Under the new Bill, telecoms operators could be asked to retain a new category of communications data – internet connection records (ICRs).

ICRs are defined under the Bill as "communications data which – may be used to identify, or assist in identifying, a telecommunications service to which a communication is transmitted by means of a telecommunication system for the purpose of obtaining access to, or running, a computer file or computer program, and comprises data generated or processed by a telecommunications operator in the process of supplying the telecommunications service to the sender of the communication (whether or not a person)".

A more practical explanation of what ICRs are (31-page / 424KB PDF) is outlined in a supporting document published by the government.
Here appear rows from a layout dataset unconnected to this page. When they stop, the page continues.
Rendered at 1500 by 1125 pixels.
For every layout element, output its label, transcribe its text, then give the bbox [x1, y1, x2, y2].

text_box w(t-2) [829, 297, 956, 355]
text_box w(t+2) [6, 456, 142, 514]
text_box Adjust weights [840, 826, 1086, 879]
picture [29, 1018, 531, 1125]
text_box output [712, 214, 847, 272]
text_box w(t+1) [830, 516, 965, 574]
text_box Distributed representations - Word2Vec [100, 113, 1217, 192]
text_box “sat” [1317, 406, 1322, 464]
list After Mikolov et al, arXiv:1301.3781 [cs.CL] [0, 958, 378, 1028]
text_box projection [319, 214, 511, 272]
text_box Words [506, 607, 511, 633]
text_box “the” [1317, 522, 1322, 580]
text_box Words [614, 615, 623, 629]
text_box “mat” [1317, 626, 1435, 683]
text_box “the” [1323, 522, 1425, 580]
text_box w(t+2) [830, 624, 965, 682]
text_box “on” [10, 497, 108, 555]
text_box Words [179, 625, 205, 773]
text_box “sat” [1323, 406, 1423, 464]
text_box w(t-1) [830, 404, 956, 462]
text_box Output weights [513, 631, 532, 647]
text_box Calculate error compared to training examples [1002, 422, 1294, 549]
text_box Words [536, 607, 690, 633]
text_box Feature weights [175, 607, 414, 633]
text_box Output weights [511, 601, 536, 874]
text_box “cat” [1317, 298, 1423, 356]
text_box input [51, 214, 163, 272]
It said: "[ICRs] are a record of the internet services that a specific device connects to – such as a website or instant messaging application – generated and processed by the company providing access to the internet. ICRs do not provide a full internet browsing history. They do not include details of every web page visited or anything done on that web page."

The government said that it is currently "impossible for law enforcement to identify consistently who has sent a particular communication online" because ICRs do not have to be retained under existing surveillance laws.